(Assignment) Report each line below that contains the word "Given", copying every such line in full. Only matches in the same case count.
------ The input ------
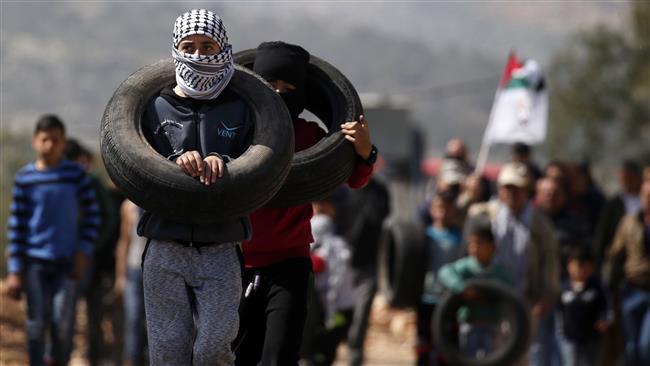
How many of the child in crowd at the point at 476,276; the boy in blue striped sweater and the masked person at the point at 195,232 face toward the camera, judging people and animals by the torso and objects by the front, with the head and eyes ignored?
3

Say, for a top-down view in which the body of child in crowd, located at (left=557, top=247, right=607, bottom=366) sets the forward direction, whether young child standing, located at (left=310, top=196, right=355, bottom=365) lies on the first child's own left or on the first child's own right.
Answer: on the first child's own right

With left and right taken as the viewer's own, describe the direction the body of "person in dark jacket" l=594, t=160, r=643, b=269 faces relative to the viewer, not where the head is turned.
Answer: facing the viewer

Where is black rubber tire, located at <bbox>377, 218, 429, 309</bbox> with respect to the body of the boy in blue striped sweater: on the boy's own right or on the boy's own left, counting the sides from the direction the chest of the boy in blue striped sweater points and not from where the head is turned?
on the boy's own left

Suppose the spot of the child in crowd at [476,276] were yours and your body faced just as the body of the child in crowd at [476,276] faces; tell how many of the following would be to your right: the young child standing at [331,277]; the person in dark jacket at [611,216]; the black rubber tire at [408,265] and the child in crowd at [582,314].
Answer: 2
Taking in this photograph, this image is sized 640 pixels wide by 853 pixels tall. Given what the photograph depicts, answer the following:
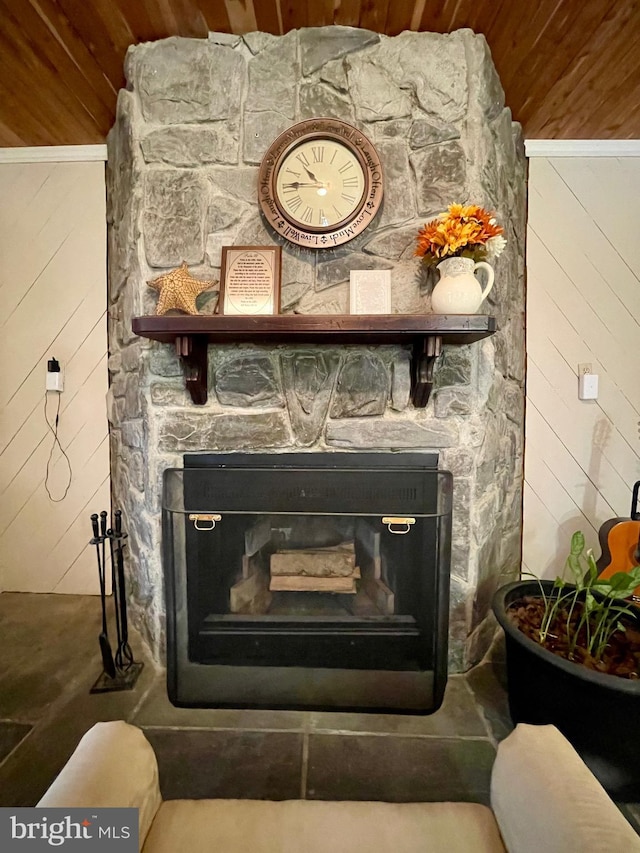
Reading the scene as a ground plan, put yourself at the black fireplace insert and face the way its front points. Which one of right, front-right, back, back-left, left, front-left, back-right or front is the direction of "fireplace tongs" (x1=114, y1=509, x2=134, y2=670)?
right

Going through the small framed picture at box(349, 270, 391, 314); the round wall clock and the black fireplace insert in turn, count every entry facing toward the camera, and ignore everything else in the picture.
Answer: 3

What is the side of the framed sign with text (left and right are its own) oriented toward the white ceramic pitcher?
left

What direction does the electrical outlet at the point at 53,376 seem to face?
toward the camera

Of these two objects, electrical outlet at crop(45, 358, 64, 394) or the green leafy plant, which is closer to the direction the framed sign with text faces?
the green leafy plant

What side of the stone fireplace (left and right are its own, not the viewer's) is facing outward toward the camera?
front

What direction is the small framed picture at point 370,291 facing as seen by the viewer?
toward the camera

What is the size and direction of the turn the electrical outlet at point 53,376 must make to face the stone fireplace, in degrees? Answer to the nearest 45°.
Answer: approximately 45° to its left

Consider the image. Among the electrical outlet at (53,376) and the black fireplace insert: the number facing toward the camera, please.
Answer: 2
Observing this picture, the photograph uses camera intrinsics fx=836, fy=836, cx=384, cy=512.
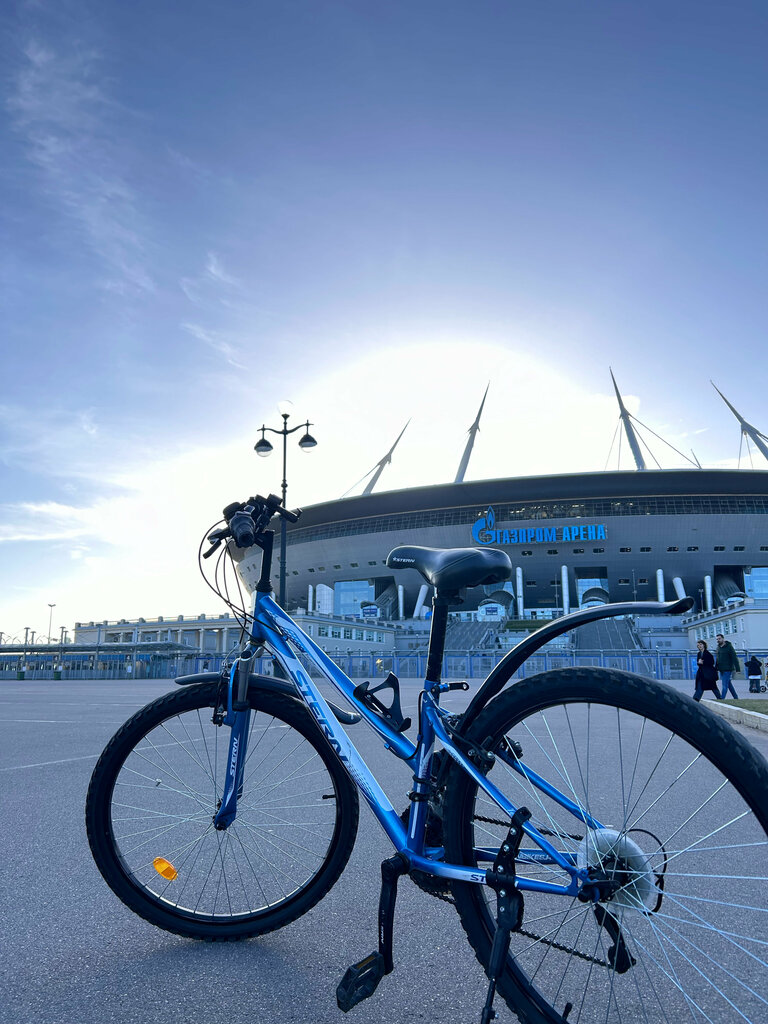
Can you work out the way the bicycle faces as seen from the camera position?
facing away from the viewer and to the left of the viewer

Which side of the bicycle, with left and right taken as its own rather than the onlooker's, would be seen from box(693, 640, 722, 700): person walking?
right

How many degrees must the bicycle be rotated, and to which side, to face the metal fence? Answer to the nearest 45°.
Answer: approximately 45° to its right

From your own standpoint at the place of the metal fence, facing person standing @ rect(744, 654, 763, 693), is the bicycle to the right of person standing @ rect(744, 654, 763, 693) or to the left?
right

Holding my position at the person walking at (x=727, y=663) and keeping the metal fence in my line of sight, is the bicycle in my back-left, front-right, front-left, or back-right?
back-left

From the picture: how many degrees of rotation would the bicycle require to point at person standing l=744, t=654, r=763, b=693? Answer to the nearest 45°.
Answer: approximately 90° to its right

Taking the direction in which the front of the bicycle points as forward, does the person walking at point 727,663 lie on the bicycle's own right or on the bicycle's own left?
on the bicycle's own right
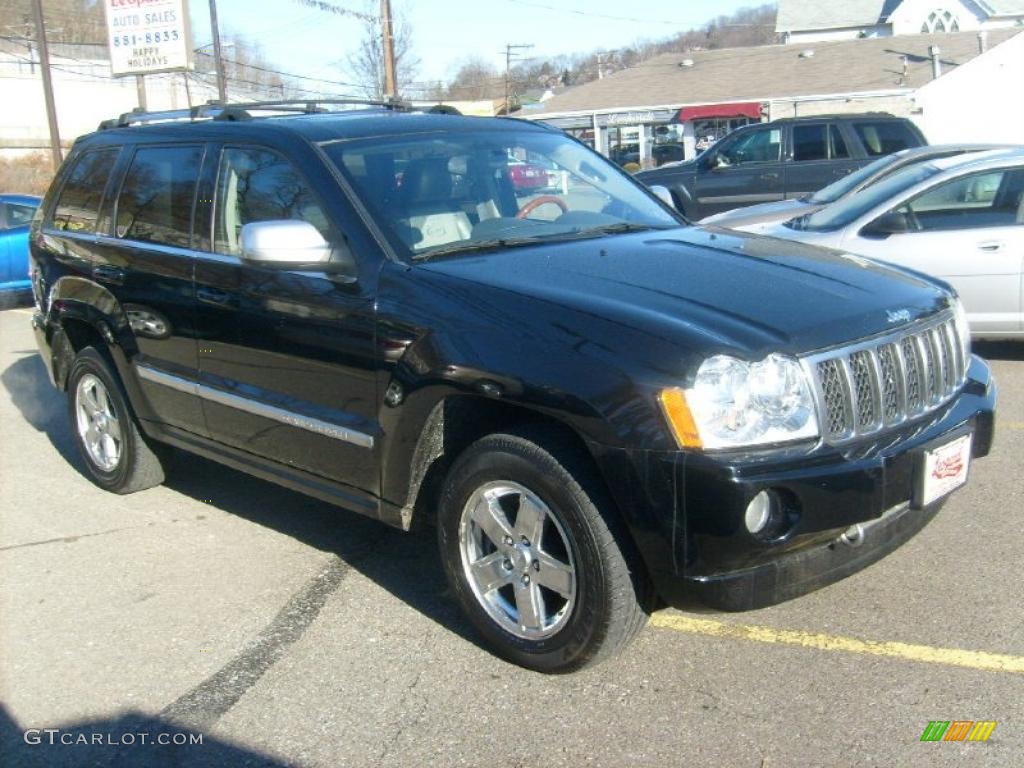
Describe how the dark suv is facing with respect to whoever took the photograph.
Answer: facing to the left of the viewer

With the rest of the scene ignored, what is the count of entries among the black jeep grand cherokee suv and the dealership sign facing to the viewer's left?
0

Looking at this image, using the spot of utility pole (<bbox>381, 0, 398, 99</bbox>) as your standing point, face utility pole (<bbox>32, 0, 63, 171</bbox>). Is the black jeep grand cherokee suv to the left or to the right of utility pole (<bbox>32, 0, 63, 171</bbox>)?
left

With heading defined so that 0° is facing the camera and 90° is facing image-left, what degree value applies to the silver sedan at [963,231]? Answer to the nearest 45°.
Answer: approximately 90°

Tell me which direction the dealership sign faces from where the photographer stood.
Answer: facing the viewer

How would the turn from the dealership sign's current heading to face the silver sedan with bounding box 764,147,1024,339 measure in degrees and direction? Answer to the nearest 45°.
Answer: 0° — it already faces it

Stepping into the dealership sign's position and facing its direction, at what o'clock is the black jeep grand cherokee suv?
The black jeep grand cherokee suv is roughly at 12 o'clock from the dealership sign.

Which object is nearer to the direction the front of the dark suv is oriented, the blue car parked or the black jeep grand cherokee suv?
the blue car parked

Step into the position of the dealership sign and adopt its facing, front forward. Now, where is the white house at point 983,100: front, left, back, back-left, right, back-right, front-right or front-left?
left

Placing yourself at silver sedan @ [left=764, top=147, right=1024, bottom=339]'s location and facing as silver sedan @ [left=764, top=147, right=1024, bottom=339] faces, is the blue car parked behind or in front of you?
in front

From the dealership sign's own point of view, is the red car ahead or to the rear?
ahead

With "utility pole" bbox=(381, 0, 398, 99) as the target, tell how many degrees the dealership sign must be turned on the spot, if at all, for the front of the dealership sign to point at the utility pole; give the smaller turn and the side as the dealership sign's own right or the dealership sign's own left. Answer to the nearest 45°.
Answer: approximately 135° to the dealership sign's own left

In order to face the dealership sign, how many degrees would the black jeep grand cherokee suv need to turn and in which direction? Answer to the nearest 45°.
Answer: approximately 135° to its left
------
------ The input ------
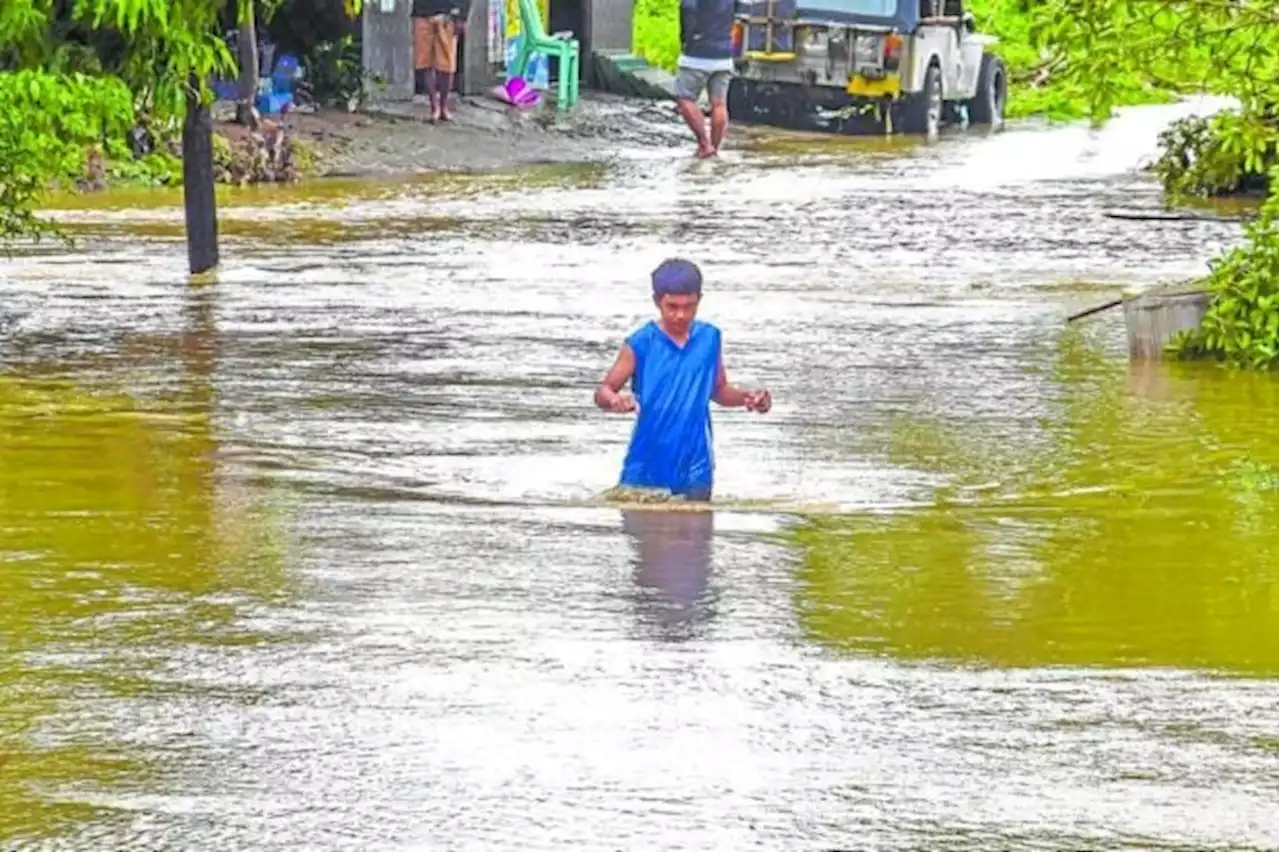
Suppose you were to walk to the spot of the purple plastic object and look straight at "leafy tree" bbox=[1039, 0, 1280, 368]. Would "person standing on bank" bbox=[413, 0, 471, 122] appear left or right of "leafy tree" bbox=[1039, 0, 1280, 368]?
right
------
------ The input ------
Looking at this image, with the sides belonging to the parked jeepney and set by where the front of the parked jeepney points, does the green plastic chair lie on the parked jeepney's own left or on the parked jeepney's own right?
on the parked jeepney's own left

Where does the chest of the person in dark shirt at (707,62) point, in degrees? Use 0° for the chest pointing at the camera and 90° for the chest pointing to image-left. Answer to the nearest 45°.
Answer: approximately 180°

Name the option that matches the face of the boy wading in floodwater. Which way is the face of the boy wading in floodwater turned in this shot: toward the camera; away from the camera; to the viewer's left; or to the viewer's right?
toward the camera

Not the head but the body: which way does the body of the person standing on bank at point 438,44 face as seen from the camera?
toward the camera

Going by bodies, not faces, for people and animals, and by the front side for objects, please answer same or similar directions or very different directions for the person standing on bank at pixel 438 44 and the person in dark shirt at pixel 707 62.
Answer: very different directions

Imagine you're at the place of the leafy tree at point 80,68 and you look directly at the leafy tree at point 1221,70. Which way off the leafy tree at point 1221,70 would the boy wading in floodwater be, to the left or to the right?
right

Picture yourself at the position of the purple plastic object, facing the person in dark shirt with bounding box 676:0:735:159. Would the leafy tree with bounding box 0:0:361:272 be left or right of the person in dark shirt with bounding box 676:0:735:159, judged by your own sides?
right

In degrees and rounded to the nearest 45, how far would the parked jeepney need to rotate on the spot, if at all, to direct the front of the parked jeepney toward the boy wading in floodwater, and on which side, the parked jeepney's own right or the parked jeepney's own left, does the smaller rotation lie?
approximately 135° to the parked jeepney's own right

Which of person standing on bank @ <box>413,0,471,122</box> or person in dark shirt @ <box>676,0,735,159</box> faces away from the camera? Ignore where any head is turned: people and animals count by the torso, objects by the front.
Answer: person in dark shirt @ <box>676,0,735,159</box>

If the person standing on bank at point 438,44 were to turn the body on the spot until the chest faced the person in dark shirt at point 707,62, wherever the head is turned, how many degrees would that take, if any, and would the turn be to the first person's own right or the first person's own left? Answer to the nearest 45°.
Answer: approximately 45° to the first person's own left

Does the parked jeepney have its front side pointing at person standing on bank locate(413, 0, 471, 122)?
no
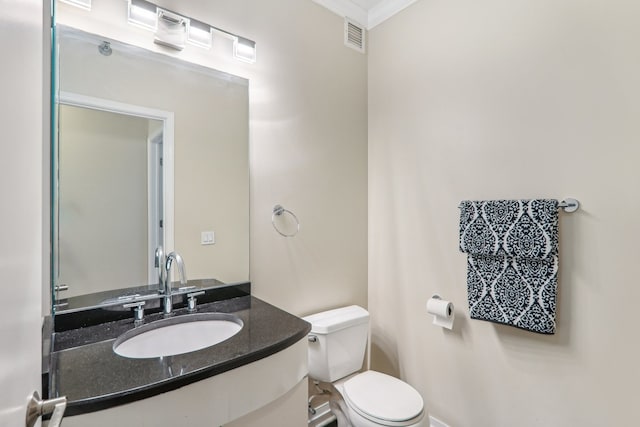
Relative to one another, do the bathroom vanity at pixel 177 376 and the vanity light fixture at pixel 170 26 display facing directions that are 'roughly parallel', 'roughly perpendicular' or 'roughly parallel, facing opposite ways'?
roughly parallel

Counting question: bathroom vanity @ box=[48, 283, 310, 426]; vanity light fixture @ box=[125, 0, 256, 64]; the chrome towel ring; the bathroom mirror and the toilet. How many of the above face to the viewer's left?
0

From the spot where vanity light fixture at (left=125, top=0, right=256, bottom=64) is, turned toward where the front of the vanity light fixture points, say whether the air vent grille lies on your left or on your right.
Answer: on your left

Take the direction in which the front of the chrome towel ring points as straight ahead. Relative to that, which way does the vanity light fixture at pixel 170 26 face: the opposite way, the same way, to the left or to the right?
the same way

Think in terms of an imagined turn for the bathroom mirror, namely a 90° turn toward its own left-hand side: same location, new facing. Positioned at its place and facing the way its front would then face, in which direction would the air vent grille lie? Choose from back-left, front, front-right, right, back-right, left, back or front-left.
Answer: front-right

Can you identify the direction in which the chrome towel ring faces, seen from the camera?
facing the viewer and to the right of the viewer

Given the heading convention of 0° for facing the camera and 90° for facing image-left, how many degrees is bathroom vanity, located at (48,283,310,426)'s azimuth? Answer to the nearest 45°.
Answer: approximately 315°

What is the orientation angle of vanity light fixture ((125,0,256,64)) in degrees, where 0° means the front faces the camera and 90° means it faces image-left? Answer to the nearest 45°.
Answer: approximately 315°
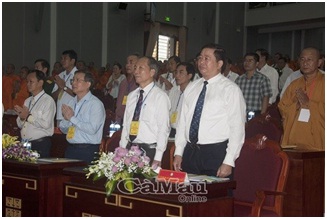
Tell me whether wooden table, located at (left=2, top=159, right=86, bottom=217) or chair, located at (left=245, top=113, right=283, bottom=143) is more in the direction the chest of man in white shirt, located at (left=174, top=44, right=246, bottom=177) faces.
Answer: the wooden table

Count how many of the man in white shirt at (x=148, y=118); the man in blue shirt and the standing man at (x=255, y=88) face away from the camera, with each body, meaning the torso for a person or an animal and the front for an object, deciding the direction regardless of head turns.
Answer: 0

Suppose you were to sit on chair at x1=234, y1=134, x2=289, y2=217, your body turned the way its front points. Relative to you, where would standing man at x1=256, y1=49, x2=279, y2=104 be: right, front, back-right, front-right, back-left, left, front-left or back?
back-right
------
(Output for this task)
Taking in this photograph, this image is sized 640 pixels wide by 853 pixels tall. Given what the photograph depicts, answer the following:
Given the heading convention of 0° for facing the camera and 90° for facing image-left, how many degrees is bathroom vanity, located at (48,283,310,426)'s azimuth? Answer to the nearest 45°.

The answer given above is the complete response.